EXERCISE REQUIREMENTS:
Copy every line of the items below word for word, with no changes.

THE DATA:
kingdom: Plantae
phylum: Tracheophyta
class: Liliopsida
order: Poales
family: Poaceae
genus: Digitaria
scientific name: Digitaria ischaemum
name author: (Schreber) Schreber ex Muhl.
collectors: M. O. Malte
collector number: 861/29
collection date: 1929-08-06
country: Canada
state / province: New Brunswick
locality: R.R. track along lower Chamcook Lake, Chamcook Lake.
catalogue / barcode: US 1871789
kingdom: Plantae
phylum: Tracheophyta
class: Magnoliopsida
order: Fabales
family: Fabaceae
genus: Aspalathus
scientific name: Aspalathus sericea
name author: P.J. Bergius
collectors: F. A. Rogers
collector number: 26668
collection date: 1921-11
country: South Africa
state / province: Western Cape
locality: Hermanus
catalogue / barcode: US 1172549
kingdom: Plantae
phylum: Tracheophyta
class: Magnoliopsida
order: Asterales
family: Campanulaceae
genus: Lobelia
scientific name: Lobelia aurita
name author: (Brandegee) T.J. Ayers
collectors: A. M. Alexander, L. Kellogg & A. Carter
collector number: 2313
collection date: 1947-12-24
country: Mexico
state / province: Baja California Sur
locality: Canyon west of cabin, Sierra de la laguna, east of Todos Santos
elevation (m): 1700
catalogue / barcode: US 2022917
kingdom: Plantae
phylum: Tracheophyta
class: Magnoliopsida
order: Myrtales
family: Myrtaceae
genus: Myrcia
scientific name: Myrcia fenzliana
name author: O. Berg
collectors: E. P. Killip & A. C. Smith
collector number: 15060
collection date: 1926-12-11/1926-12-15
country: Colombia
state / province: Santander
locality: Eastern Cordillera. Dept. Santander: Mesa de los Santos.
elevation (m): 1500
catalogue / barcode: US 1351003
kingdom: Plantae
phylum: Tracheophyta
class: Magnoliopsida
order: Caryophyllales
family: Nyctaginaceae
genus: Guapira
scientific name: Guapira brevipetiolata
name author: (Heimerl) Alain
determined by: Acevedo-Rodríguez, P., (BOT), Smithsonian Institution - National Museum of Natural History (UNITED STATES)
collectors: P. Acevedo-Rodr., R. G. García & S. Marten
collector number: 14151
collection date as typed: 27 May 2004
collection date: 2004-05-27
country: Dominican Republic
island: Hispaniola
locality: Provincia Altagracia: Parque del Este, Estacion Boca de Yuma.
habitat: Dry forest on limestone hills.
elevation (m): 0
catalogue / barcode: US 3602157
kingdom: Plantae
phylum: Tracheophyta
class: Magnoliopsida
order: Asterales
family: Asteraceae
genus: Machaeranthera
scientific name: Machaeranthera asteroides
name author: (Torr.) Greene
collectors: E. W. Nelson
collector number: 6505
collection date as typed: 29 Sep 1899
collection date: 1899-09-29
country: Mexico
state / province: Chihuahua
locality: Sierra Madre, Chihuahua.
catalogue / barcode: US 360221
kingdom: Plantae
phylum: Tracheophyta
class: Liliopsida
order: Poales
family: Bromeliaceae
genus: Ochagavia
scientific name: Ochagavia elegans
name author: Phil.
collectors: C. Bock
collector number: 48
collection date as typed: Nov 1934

CORRECT ANSWER:
kingdom: Plantae
phylum: Tracheophyta
class: Liliopsida
order: Poales
family: Poaceae
genus: Digitaria
scientific name: Digitaria ischaemum
name author: (Schreber) Schreber ex Muhl.
collectors: M. O. Malte
collector number: 861/29
collection date: 1929-08-06
country: Canada
state / province: New Brunswick
locality: R.R. track along lower Chamcook Lake, Chamcook Lake.
catalogue / barcode: US 1871789
kingdom: Plantae
phylum: Tracheophyta
class: Magnoliopsida
order: Fabales
family: Fabaceae
genus: Aspalathus
scientific name: Aspalathus sericea
name author: P.J. Bergius
collectors: F. A. Rogers
collector number: 26668
collection date: 1921-11
country: South Africa
state / province: Western Cape
locality: Hermanus
catalogue / barcode: US 1172549
kingdom: Plantae
phylum: Tracheophyta
class: Magnoliopsida
order: Asterales
family: Campanulaceae
genus: Lobelia
scientific name: Lobelia aurita
name author: (Brandegee) T.J. Ayers
collectors: A. M. Alexander, L. Kellogg & A. Carter
collector number: 2313
collection date: 1947-12-24
country: Mexico
state / province: Baja California Sur
locality: Canyon west of cabin, Sierra de la laguna, east of Todos Santos
elevation (m): 1700
catalogue / barcode: US 2022917
kingdom: Plantae
phylum: Tracheophyta
class: Magnoliopsida
order: Myrtales
family: Myrtaceae
genus: Myrcia
scientific name: Myrcia fenzliana
name author: O. Berg
collectors: E. P. Killip & A. C. Smith
collector number: 15060
collection date: 1926-12-11/1926-12-15
country: Colombia
state / province: Santander
locality: Eastern Cordillera. Dept. Santander: Mesa de los Santos.
elevation (m): 1500
catalogue / barcode: US 1351003
kingdom: Plantae
phylum: Tracheophyta
class: Magnoliopsida
order: Caryophyllales
family: Nyctaginaceae
genus: Guapira
scientific name: Guapira brevipetiolata
name author: (Heimerl) Alain
determined by: Acevedo-Rodríguez, P., (BOT), Smithsonian Institution - National Museum of Natural History (UNITED STATES)
collectors: P. Acevedo-Rodr., R. G. García & S. Marten
collector number: 14151
collection date as typed: 27 May 2004
collection date: 2004-05-27
country: Dominican Republic
island: Hispaniola
locality: Provincia Altagracia: Parque del Este, Estacion Boca de Yuma.
habitat: Dry forest on limestone hills.
elevation (m): 0
catalogue / barcode: US 3602157
kingdom: Plantae
phylum: Tracheophyta
class: Magnoliopsida
order: Asterales
family: Asteraceae
genus: Machaeranthera
scientific name: Machaeranthera asteroides
name author: (Torr.) Greene
collectors: E. W. Nelson
collector number: 6505
collection date as typed: 29 Sep 1899
collection date: 1899-09-29
country: Mexico
state / province: Chihuahua
locality: Sierra Madre, Chihuahua.
catalogue / barcode: US 360221
kingdom: Plantae
phylum: Tracheophyta
class: Liliopsida
order: Poales
family: Bromeliaceae
genus: Ochagavia
scientific name: Ochagavia elegans
name author: Phil.
collectors: C. Bock
collector number: 48
collection date as typed: Nov 1934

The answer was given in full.